(Beginning of MATERIAL PROVIDED)

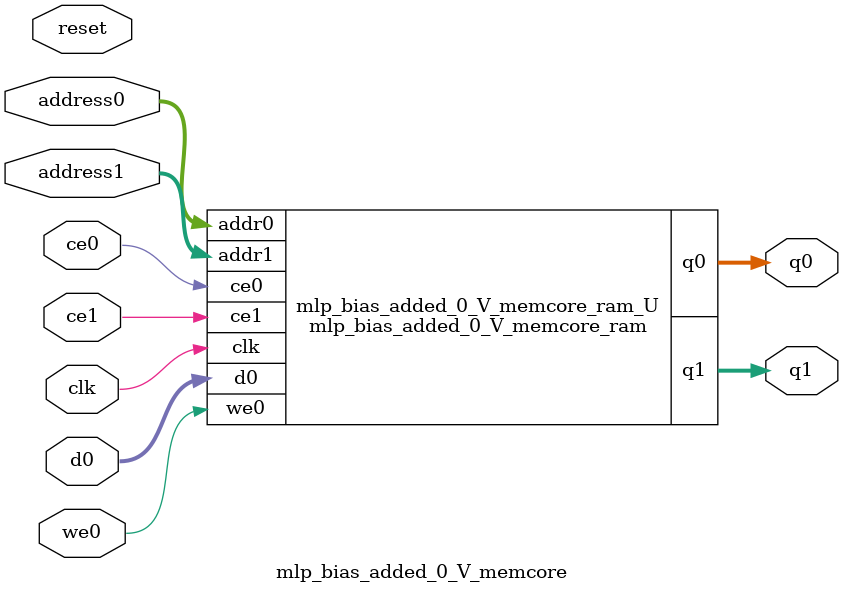
<source format=v>

`timescale 1 ns / 1 ps
module mlp_bias_added_0_V_memcore_ram (addr0, ce0, d0, we0, q0, addr1, ce1, q1,  clk);

parameter DWIDTH = 18;
parameter AWIDTH = 6;
parameter MEM_SIZE = 51;

input[AWIDTH-1:0] addr0;
input ce0;
input[DWIDTH-1:0] d0;
input we0;
output reg[DWIDTH-1:0] q0;
input[AWIDTH-1:0] addr1;
input ce1;
output reg[DWIDTH-1:0] q1;
input clk;

(* ram_style = "distributed" *)reg [DWIDTH-1:0] ram[0:MEM_SIZE-1];




always @(posedge clk)  
begin 
    if (ce0) 
    begin
        if (we0) 
        begin 
            ram[addr0] <= d0; 
            q0 <= d0;
        end 
        else 
            q0 <= ram[addr0];
    end
end


always @(posedge clk)  
begin 
    if (ce1) 
    begin
            q1 <= ram[addr1];
    end
end


endmodule


`timescale 1 ns / 1 ps
module mlp_bias_added_0_V_memcore(
    reset,
    clk,
    address0,
    ce0,
    we0,
    d0,
    q0,
    address1,
    ce1,
    q1);

parameter DataWidth = 32'd18;
parameter AddressRange = 32'd51;
parameter AddressWidth = 32'd6;
input reset;
input clk;
input[AddressWidth - 1:0] address0;
input ce0;
input we0;
input[DataWidth - 1:0] d0;
output[DataWidth - 1:0] q0;
input[AddressWidth - 1:0] address1;
input ce1;
output[DataWidth - 1:0] q1;



mlp_bias_added_0_V_memcore_ram mlp_bias_added_0_V_memcore_ram_U(
    .clk( clk ),
    .addr0( address0 ),
    .ce0( ce0 ),
    .we0( we0 ),
    .d0( d0 ),
    .q0( q0 ),
    .addr1( address1 ),
    .ce1( ce1 ),
    .q1( q1 ));

endmodule


</source>
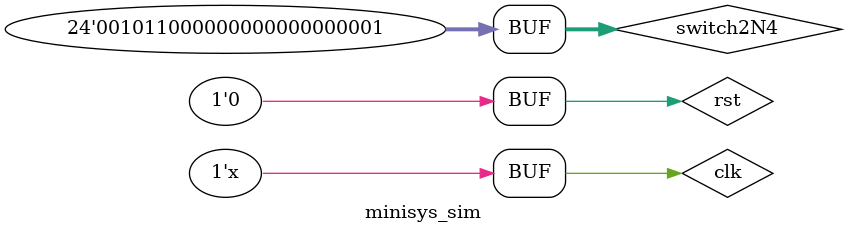
<source format=v>
`timescale 1ns / 1ps


module minisys_sim(
    );
    // input
    reg clk = 0;
    reg rst = 1;
    reg[23:0] switch2N4 = 24'b001011000000000000000001;
//    reg[23:0] switch2N4 = 24'b001011111111111111111111;
    //output
    wire[23:0] led2N4;
    
    minisys u (.clk(clk),
        .rst(rst),
        .led2N4(led2N4),
        .switch2N4(switch2N4)
            );
            
    initial begin
        #7000 rst = 0;
    end
    always #10 clk=~clk;
        
endmodule

</source>
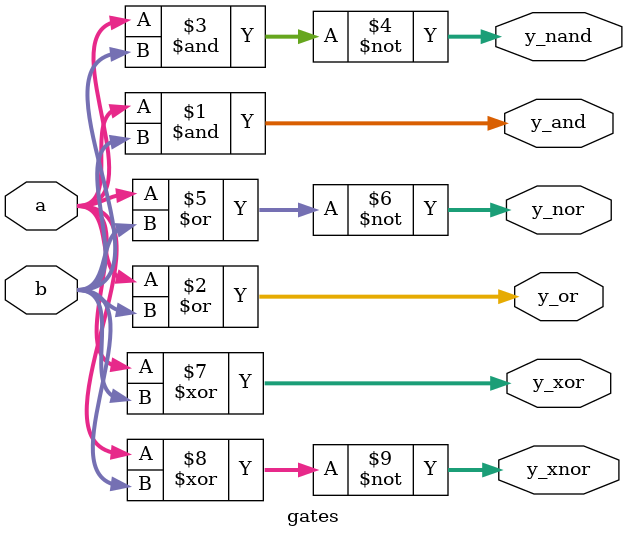
<source format=v>
`timescale 1ns/1ps

module gates #(parameter n = 4) (a, b, y_and, y_or, y_nand, y_nor, y_xor, y_xnor);

    input [n-1:0] a, b;
    output [n-1:0] y_and, y_or, y_nand, y_nor, y_xor, y_xnor;

    assign y_and = a & b;
    assign y_or = a | b;
    assign y_nand = ~(a & b);
    assign y_nor = ~(a | b);
    assign y_xor = a ^ b;
    assign y_xnor = ~(a ^ b);

endmodule
</source>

(End of MATERIAL PROVIDED)

### PROBLEM TO WORK ON:
When a line among the entries above contains "DWIDTH", copy it.

### RESPONSE TO THIS EXERCISE:
parameter DWIDTH = 18;
input[DWIDTH-1:0] d0;
output reg[DWIDTH-1:0] q0;
output reg[DWIDTH-1:0] q1;
(* ram_style = "distributed" *)reg [DWIDTH-1:0] ram[0:MEM_SIZE-1];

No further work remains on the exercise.